#### Given records

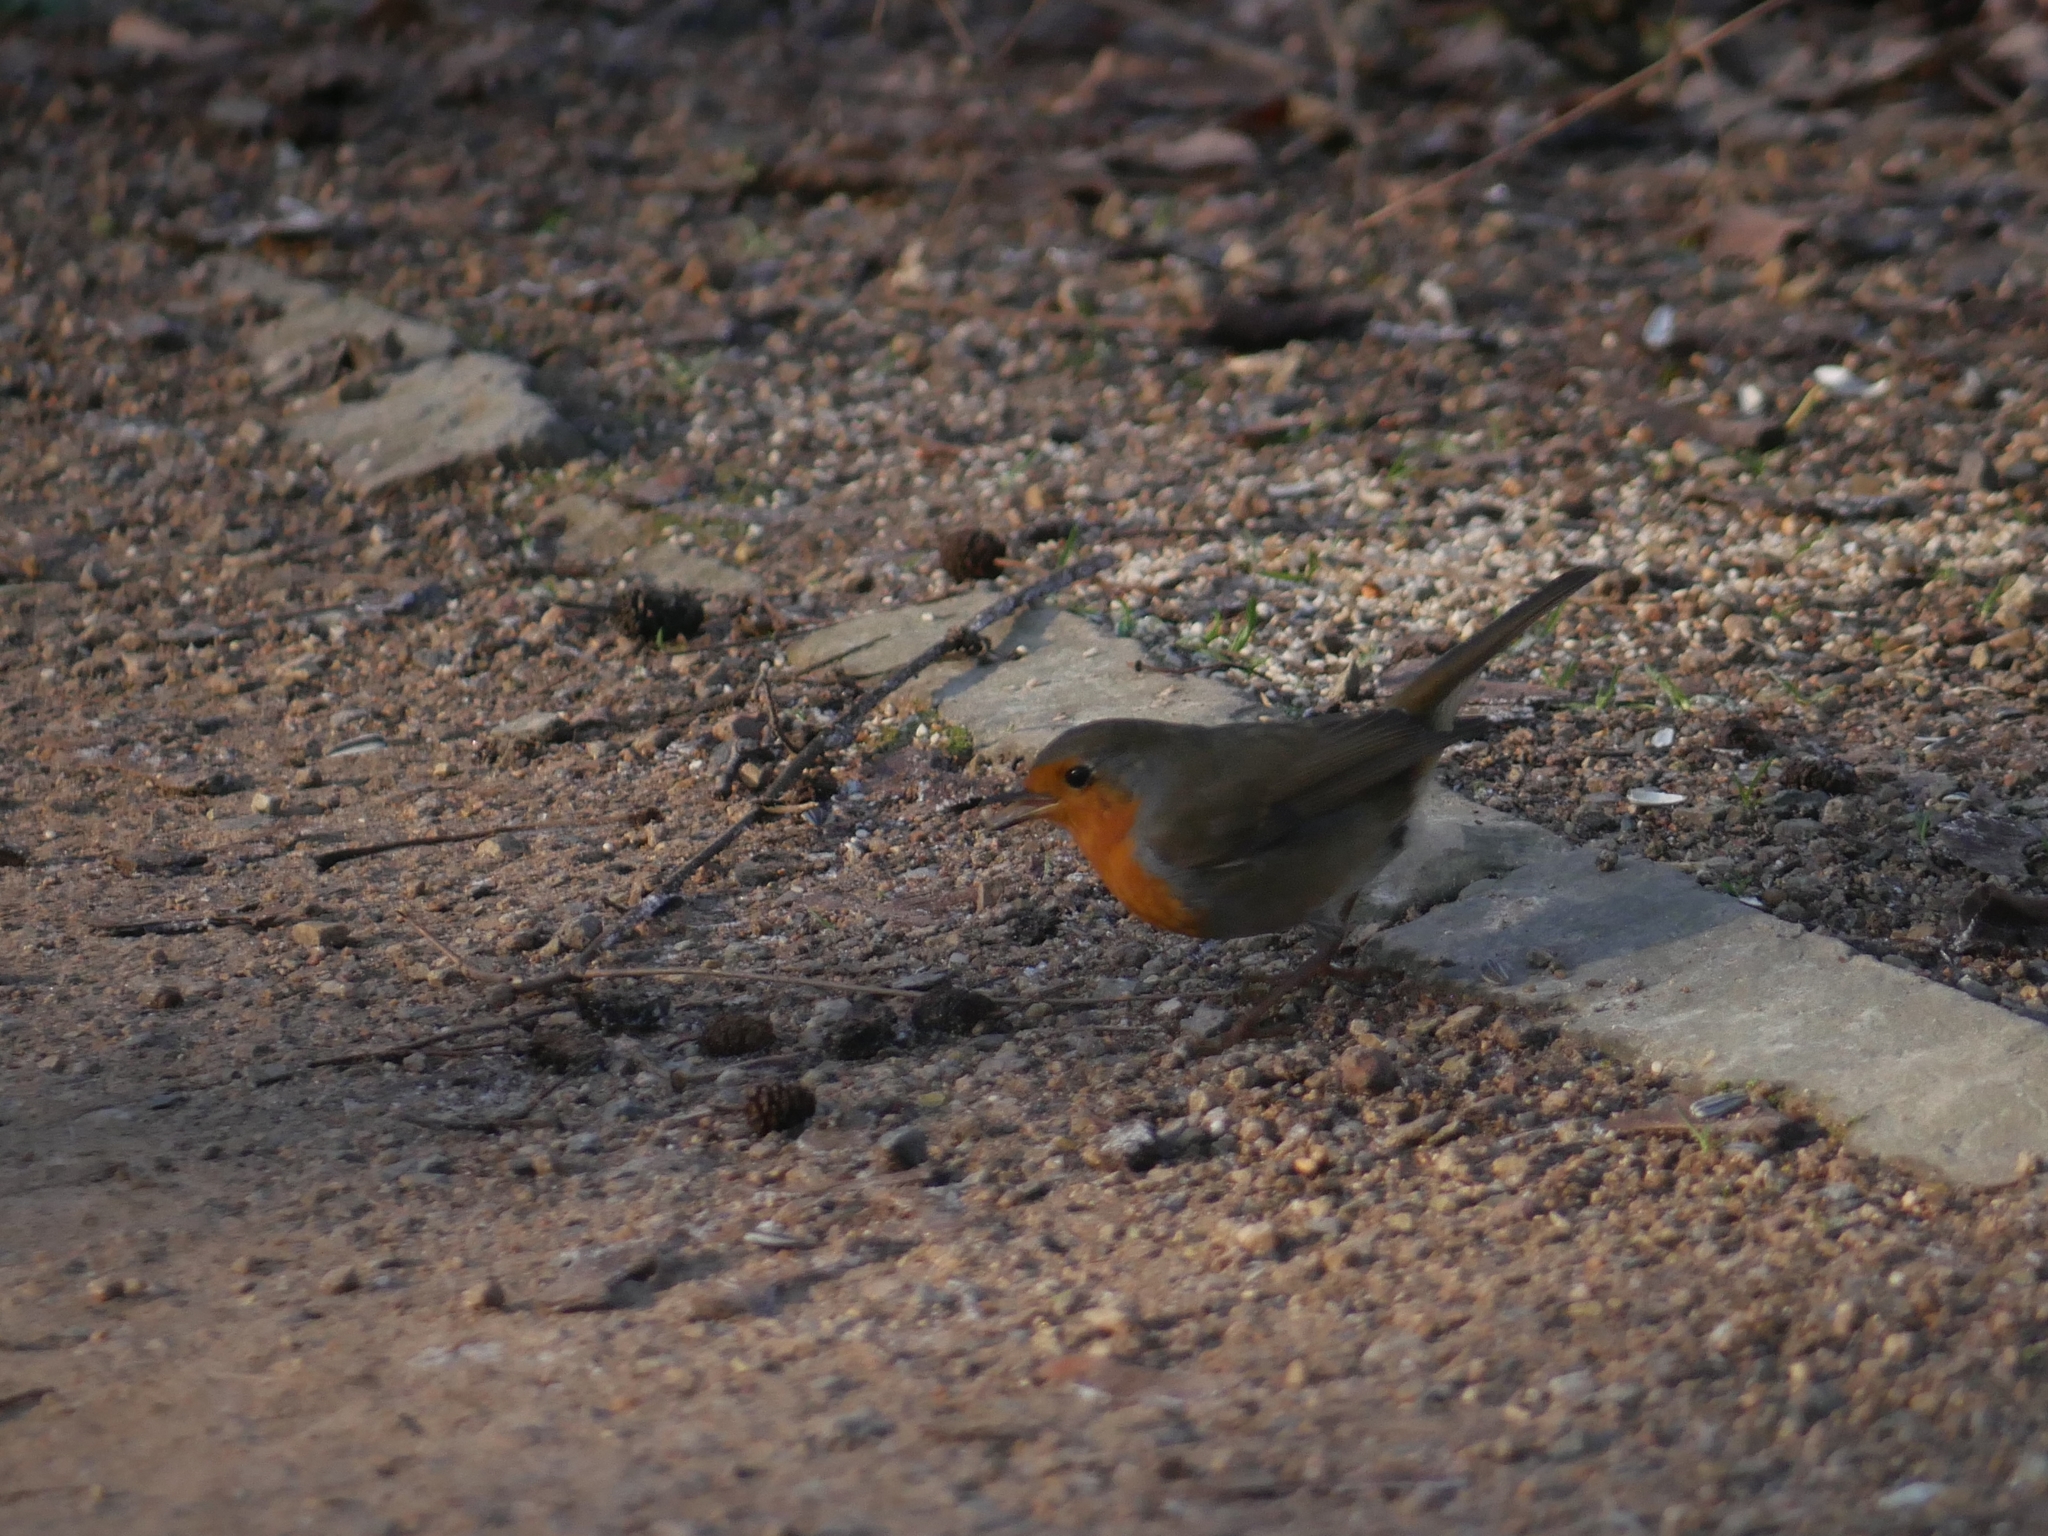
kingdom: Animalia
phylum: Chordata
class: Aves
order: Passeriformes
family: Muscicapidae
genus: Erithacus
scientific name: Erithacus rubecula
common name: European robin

########

__Job__
Could you copy out every naming line in the records above word for word, from kingdom through common name, leaving out the pictures?

__Task answer__
kingdom: Animalia
phylum: Chordata
class: Aves
order: Passeriformes
family: Muscicapidae
genus: Erithacus
scientific name: Erithacus rubecula
common name: European robin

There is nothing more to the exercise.